__Supplied records__
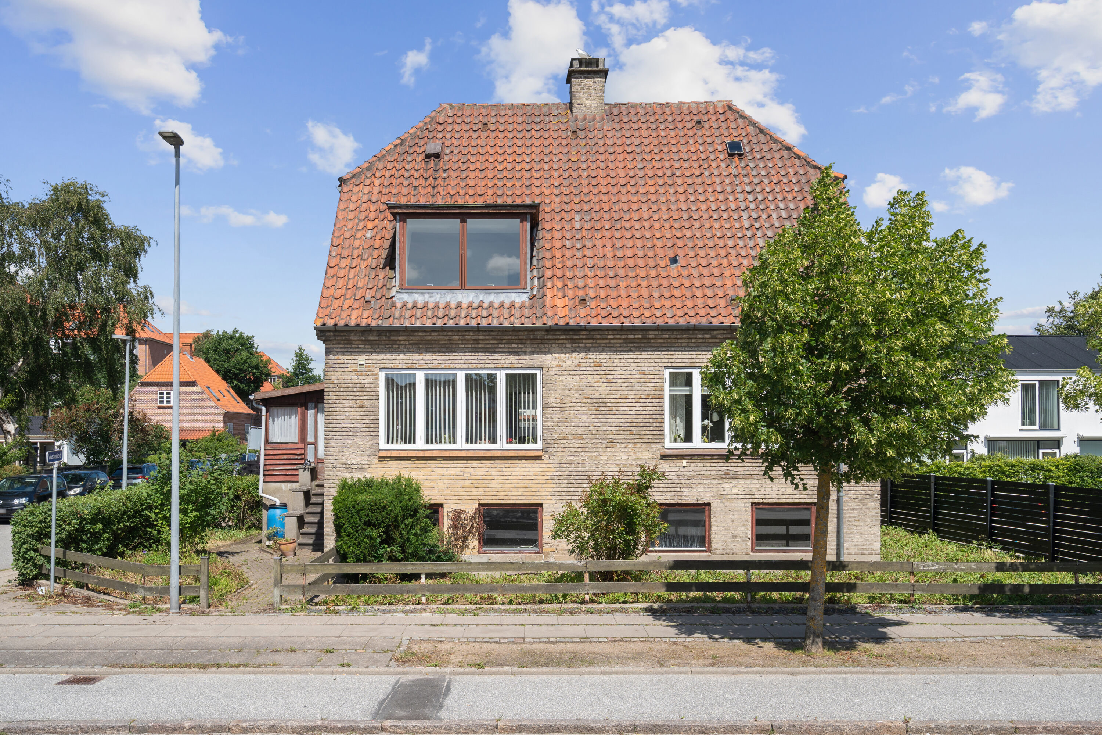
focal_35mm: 31
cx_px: 551
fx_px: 949
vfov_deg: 42.3
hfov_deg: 60.3
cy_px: 368
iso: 160
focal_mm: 31
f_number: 10
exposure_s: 1/250
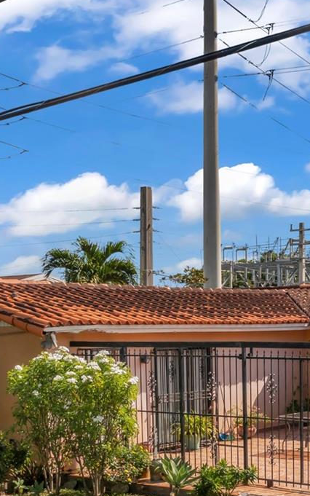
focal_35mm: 67
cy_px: 368
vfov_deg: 30.1
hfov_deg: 19.1
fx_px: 905
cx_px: 274
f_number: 5
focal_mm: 10.26
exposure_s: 1/200
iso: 200
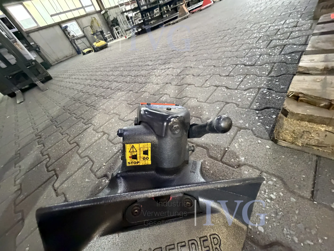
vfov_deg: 85.7
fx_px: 135
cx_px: 167
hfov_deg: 102.1
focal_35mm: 14
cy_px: 126
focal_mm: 2.22
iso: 1000
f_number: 2.2
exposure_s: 1/50
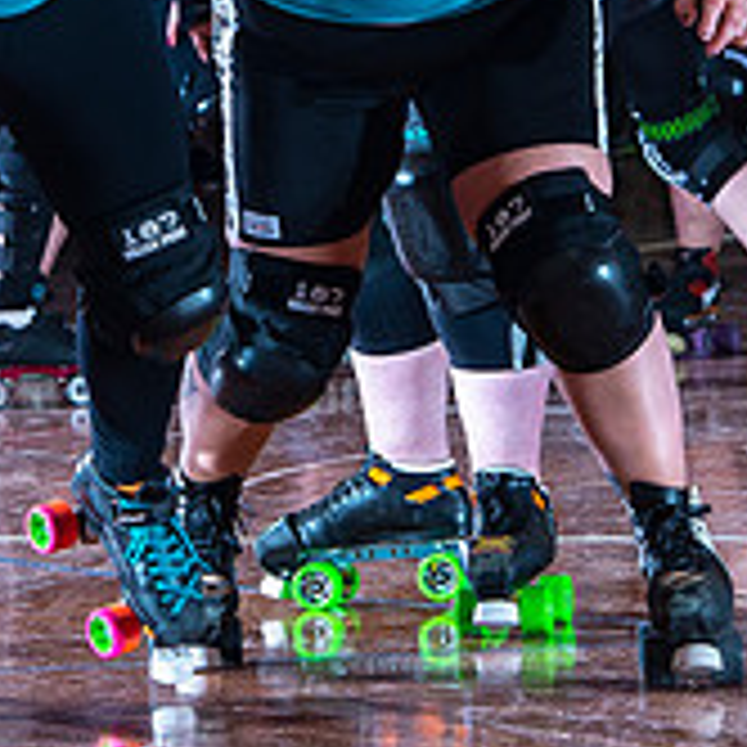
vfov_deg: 4.5
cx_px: 72
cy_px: -29
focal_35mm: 385
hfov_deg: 4.5
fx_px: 9400
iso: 800
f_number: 7.1
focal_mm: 130
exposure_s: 1/160
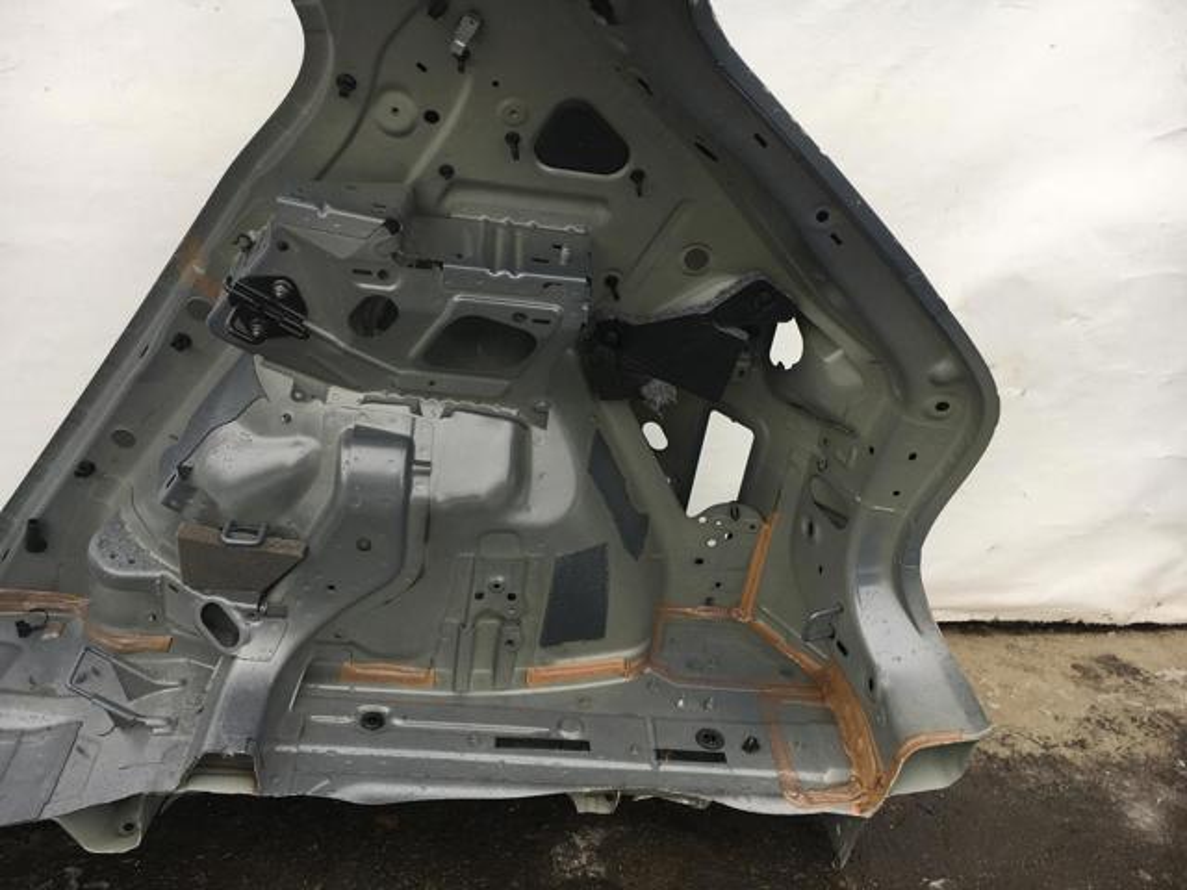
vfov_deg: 48.2
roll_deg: -2.3
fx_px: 994
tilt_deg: -23.1
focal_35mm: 29
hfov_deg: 61.7
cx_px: 594
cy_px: 445
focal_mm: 4.15
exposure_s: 1/120
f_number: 2.2
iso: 25
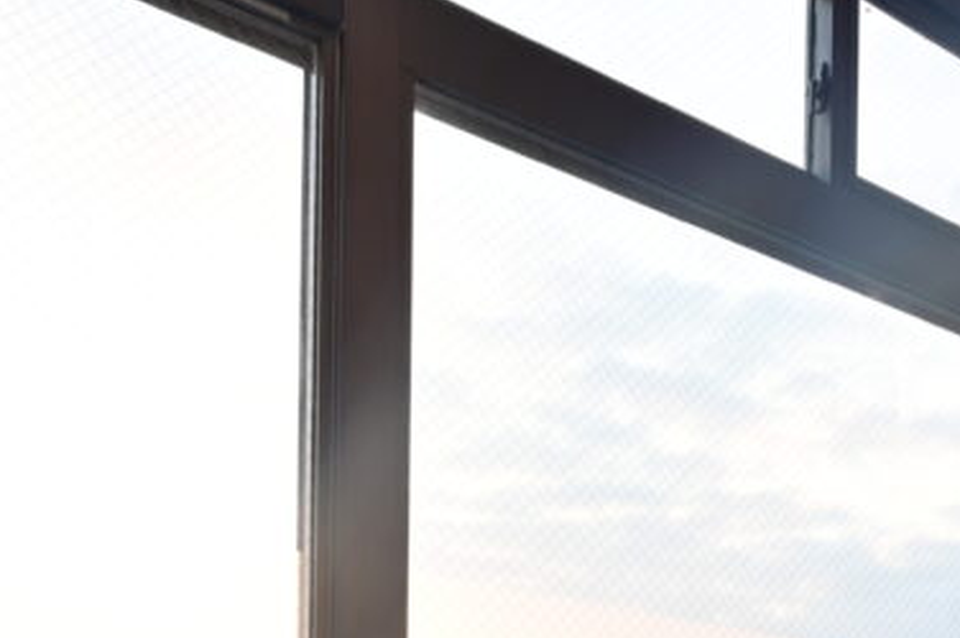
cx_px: 827
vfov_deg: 22.0
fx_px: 1401
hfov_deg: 36.0
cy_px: 911
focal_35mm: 53
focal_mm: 16.5
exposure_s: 1/13
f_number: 11
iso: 500
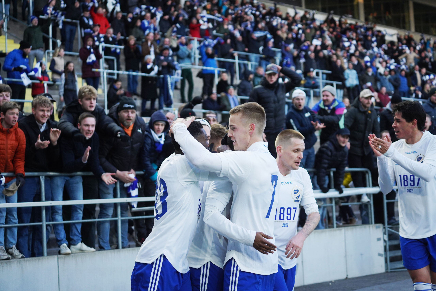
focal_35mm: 70
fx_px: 848
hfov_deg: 28.8
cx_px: 218
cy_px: 146
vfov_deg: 19.5
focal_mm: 70
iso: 1600
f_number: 4
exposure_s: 1/1000
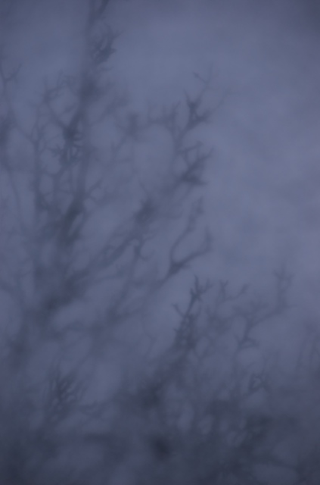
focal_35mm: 255
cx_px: 160
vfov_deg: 8.1
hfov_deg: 5.4
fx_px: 3420
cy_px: 242
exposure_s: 1/6
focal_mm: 170
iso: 200
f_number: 5.6
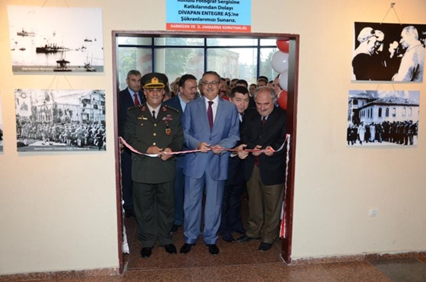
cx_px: 213
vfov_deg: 39.8
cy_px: 141
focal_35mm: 33
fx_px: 390
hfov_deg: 57.3
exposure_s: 1/250
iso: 800
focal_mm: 22
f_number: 3.8
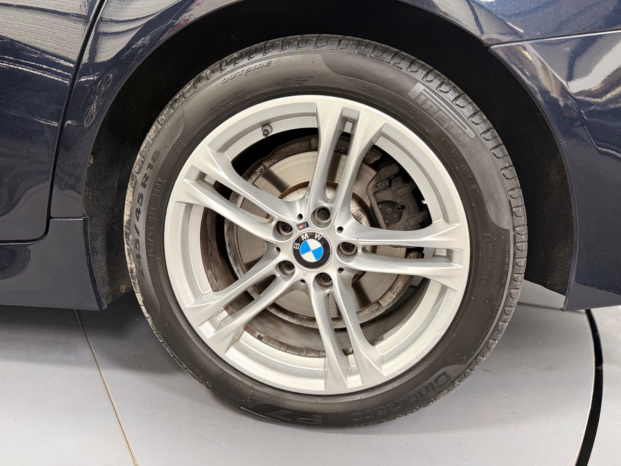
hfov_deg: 71.6
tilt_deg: -16.1
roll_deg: -0.6
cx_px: 310
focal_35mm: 24
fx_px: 431
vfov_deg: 56.8
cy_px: 233
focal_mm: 6.76
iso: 250
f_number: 1.78
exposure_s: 1/50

__Your objective__
Return only the lines from the line containing "exposure_s: 1/120" through the last line of the records above, both ends included, exactly as written, leaving pictures out.

__Solution__
exposure_s: 1/120
f_number: 2.2
iso: 25
cx_px: 827
vfov_deg: 22.0
fx_px: 1401
hfov_deg: 36.0
cy_px: 911
focal_35mm: 53
focal_mm: 16.5
exposure_s: 1/13
f_number: 11
iso: 500
focal_35mm: 70
fx_px: 848
hfov_deg: 28.8
cx_px: 218
cy_px: 146
vfov_deg: 19.5
focal_mm: 70
iso: 1600
f_number: 4
exposure_s: 1/1000
focal_35mm: 255
cx_px: 160
vfov_deg: 8.1
hfov_deg: 5.4
fx_px: 3420
cy_px: 242
exposure_s: 1/6
focal_mm: 170
iso: 200
f_number: 5.6
cx_px: 213
vfov_deg: 39.8
cy_px: 141
focal_35mm: 33
fx_px: 390
hfov_deg: 57.3
exposure_s: 1/250
iso: 800
focal_mm: 22
f_number: 3.8
hfov_deg: 71.6
tilt_deg: -16.1
roll_deg: -0.6
cx_px: 310
focal_35mm: 24
fx_px: 431
vfov_deg: 56.8
cy_px: 233
focal_mm: 6.76
iso: 250
f_number: 1.78
exposure_s: 1/50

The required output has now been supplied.